Task details: Count the lines in the records below that contain the string "Object", with case counting, and give only that number.

[[ Dataset excerpts open ]]

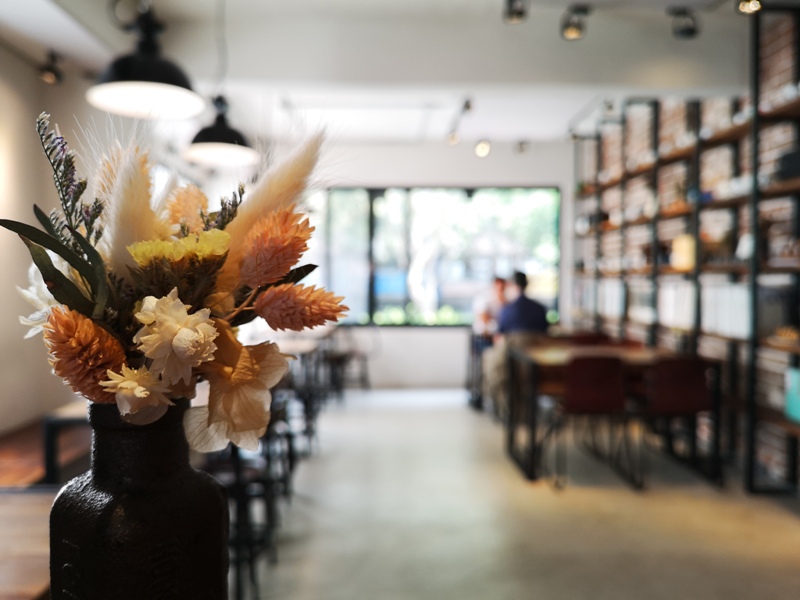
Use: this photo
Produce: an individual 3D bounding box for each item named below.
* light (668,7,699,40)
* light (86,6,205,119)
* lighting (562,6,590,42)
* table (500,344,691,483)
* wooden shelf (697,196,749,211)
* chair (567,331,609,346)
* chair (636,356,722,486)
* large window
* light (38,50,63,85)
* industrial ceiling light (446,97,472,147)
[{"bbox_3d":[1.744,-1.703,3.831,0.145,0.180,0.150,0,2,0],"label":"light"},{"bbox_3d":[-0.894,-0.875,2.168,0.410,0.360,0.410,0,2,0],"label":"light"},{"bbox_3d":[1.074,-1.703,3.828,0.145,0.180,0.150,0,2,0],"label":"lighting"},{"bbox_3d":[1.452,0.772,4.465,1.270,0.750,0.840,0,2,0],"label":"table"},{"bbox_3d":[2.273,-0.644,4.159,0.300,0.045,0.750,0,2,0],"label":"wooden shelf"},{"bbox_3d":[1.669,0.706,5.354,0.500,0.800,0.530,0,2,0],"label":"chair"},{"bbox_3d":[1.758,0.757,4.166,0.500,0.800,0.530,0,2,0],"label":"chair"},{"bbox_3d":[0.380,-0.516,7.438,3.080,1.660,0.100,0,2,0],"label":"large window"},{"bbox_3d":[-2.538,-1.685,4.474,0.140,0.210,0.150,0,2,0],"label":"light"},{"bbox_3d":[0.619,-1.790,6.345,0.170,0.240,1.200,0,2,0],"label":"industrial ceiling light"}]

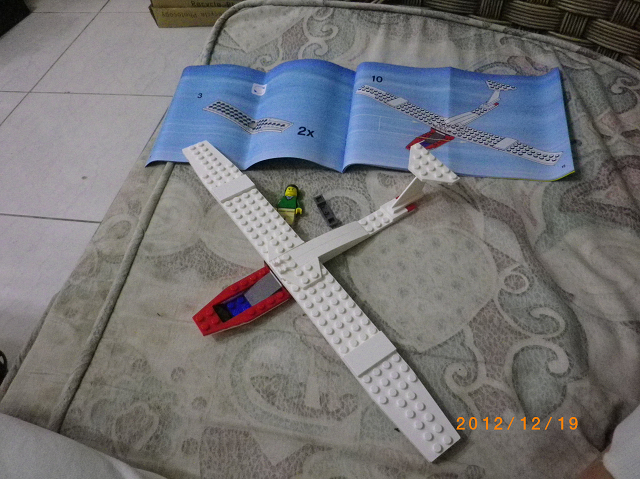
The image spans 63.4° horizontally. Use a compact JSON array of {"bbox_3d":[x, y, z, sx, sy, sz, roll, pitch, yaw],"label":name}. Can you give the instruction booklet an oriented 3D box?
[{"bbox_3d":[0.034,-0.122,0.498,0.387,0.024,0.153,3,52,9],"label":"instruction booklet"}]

[[ Dataset excerpts closed ]]
[[ Dataset excerpts open ]]

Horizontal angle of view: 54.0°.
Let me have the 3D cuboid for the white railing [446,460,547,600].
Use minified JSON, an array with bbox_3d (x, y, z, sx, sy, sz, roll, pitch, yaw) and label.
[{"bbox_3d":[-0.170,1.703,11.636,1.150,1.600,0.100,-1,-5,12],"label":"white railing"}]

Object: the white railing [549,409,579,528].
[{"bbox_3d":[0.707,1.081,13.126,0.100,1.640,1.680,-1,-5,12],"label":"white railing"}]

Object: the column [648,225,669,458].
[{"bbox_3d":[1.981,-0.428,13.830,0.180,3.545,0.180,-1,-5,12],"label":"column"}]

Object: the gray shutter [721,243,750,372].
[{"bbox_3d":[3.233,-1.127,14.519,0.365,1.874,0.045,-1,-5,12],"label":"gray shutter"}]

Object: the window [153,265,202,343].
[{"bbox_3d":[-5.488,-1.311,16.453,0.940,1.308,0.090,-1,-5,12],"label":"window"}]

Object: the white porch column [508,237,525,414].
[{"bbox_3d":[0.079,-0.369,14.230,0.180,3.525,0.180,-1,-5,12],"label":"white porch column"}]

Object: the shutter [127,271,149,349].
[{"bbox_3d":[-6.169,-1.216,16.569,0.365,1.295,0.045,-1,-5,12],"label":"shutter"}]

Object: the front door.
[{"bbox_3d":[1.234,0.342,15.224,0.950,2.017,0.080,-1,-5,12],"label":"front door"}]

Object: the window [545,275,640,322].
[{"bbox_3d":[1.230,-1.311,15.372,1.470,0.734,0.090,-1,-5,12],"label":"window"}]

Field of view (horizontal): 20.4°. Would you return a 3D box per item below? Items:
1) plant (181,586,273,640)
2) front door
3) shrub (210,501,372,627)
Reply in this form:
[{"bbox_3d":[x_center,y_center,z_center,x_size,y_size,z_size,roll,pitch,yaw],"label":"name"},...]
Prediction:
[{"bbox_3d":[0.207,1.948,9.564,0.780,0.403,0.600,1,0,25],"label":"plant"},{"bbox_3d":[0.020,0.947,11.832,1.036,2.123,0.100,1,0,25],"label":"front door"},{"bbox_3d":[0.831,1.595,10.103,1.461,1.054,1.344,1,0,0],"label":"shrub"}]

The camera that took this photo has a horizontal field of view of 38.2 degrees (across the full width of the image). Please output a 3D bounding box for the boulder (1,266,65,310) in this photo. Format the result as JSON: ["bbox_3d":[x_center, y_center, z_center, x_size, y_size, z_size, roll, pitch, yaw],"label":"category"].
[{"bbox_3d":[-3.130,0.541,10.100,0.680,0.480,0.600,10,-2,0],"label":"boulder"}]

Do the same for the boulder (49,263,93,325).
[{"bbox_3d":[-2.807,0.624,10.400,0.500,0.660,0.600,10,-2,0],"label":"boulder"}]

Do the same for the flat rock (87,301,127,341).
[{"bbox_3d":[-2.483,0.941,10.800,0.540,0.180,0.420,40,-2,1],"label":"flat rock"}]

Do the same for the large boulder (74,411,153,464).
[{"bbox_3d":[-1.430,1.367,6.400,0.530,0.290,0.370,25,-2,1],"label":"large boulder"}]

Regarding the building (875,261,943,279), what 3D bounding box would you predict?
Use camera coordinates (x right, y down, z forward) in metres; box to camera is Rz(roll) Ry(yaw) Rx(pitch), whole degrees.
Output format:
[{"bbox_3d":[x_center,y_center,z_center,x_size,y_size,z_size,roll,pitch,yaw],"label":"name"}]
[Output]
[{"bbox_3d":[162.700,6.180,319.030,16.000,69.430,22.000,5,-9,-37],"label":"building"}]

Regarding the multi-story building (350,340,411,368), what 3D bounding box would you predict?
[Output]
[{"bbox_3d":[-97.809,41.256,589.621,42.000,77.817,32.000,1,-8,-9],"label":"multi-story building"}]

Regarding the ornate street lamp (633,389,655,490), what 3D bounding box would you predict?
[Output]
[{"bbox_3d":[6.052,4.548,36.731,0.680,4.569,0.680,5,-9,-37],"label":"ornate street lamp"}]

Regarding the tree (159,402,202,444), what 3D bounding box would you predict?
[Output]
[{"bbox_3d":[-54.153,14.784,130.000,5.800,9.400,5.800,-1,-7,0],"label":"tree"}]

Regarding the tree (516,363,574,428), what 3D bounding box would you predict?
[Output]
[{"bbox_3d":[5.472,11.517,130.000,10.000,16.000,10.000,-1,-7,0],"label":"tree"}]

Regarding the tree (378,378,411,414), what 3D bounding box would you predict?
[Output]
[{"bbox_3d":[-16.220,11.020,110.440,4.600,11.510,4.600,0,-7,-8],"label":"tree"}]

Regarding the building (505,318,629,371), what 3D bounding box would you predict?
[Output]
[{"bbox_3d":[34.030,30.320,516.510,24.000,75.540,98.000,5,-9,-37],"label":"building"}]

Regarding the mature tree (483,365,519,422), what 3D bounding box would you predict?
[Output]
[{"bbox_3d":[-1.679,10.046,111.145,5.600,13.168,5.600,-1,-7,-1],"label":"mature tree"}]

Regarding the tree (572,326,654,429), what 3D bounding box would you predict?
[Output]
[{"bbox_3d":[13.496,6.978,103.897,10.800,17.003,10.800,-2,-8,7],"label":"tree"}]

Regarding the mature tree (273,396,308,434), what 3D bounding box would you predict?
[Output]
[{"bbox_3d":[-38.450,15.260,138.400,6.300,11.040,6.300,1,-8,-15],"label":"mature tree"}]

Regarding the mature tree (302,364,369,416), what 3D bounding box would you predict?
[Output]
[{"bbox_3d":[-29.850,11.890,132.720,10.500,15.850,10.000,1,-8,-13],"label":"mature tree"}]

[[ Dataset excerpts closed ]]

Response for this exercise: 8